A back-of-the-envelope calculation of the money transfers that could be immediately effected following Thursday’s announcement shows that it adds up to Rs 61,380 crore over the next three months. Women Jan Dhan account holders: Rs 10,000 crore; Widows, elders, and the disabled: Rs 3,000 crore; Farmers: Rs 17,380 crore and, Building and construction workers: Rs 31,000 crore from the Welfare Fund.
The Rs 25,000-crore corpus of the District Mineral Fund is for augmenting and supporting medical facilities and testing, and not to be handed out as cash transfers.
The Rs 17,380 crore to be released for farmers is not an additionality – it is already budgeted for in 2020-21, but the government is front-loading the payment of the first tranche of Rs 2,000 (of the budgeted Rs 6,000 per farmer a year under the PM KISAN scheme).
Even the money for construction workers does not require the government to borrow extra. The corpus of the fund actually comes from a 1 per cent cess on the cost of construction and collected by states and UTs, as mandated under the Building and Other Construction Workers’ Welfare Cess Act, 1996. The states and UTs had collected Rs 45,473.1 crore and spent Rs 17,591.59 crore up to September 30, 2019.
The Rs 20-increase in MNREGA wages to Rs 202 a day doesn’t mean much since in many states works have been halted given the health scare due to spread of the Covid-19 disease and the subsequent total national lockdown since Tuesday midnight. Given that most states have seeded Aadhaar card details of MNREGA workers with their Jan Dhan accounts, the government could have made DBT transfers for immediate relief.
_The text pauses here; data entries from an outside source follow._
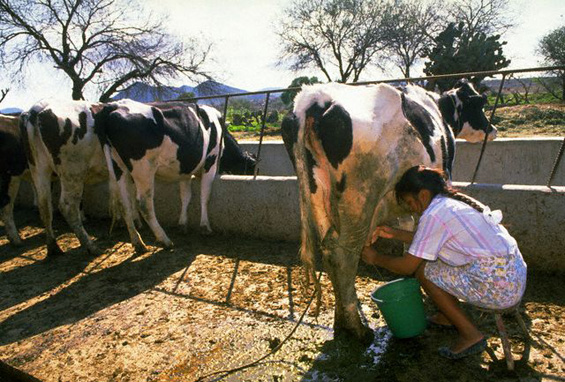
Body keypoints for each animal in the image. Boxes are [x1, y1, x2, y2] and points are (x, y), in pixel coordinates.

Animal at [96, 98, 256, 254]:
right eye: (250, 169)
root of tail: (113, 105)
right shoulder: (210, 162)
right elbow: (205, 195)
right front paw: (205, 226)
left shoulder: (185, 171)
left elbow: (185, 196)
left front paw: (182, 224)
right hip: (143, 168)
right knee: (144, 204)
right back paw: (164, 240)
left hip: (118, 167)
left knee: (125, 204)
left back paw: (138, 243)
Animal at [280, 79, 494, 342]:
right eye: (479, 103)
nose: (492, 129)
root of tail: (314, 99)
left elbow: (406, 231)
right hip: (359, 201)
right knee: (343, 257)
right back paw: (357, 329)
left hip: (318, 198)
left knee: (329, 253)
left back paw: (340, 322)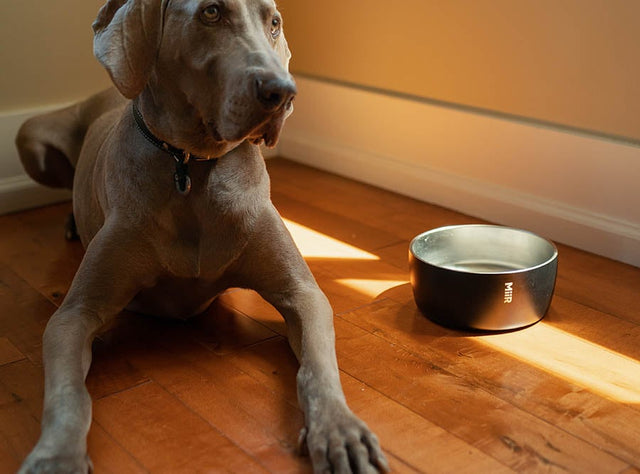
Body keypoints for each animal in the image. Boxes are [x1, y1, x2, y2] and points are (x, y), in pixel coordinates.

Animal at [15, 1, 389, 473]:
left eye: (274, 23)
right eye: (211, 12)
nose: (284, 92)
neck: (191, 166)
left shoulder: (303, 293)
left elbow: (319, 367)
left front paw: (341, 430)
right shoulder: (73, 316)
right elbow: (68, 395)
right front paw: (57, 456)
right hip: (29, 136)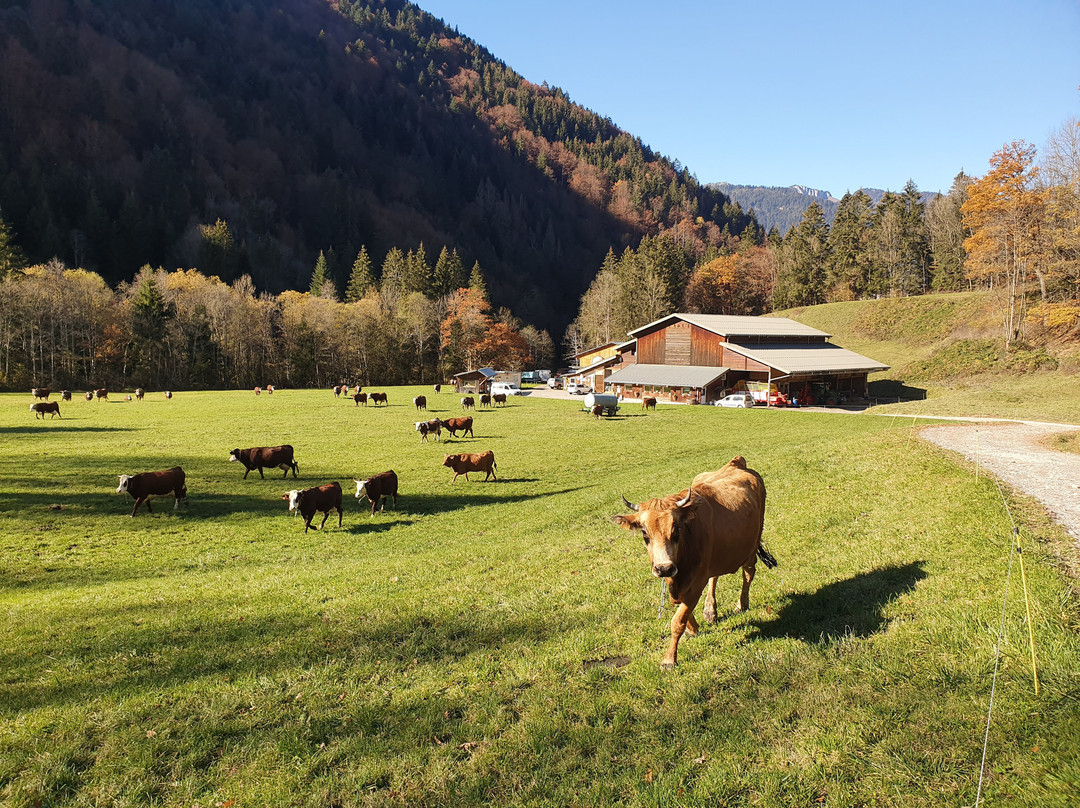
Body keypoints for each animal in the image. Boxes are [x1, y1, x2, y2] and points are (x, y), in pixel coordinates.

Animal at [613, 453, 773, 669]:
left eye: (676, 529)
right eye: (645, 533)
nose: (663, 568)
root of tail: (736, 463)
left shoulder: (696, 582)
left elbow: (678, 620)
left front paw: (669, 659)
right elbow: (681, 606)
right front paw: (694, 626)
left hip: (752, 546)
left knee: (748, 574)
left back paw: (742, 604)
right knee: (715, 577)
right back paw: (710, 610)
Those who opt for MNREGA are the poorest of the poor, and the best antidote given that they cannot find work for at least three weeks, could have been to credit their bank accounts with at least wages for 15 days — approximately Rs 3,000 per worker. This could have been reviewed mid-April, and additional transfers made.
Of the total 13.65 crore job cards, an estimated 8.22 crore are active. A payout of Rs 3,000 each (active) would have meant less than Rs 25,000 crore and Rs 41,000 crore if all had received it.
Did fiscal constraints bind the Finance Minister in expanding the financial package for the unorganised sector workers?
This argument can hold good when any additional borrowing by the government may adversely affect the borrowing prospects of the private sector. Called the crowding out effect, this hurts private sector when demand in the economy is robust. In India, private investment has been sluggish for six years now on the back of a series of disruptive events such as demonetisation, GST, bad loan pile-up in banks, and the NBFC liquidity crisis.
It would be wrong to call these fiscal support measures as some kind of a stimulus. The additional expenditure was required to provide a safety net for workers — a compensation for loss of income — so that it greases the machinery for them to buy daily need items, mostly food.
The government’s stimulus can kick in only after the economy is unlocked, about which there is little certainty now.
According to estimates by leading analysts, the 21-day lockdown may affect 4 per cent of annual GDP. It may also lead to spike in prices, but this is expected to be short-lived. That’s why, for now, the Centre’s fiscal support for the unorganised workers, who are estimated to contribute between 48 per cent and 56.4 per cent to the economy, falls woefully short of the requirement.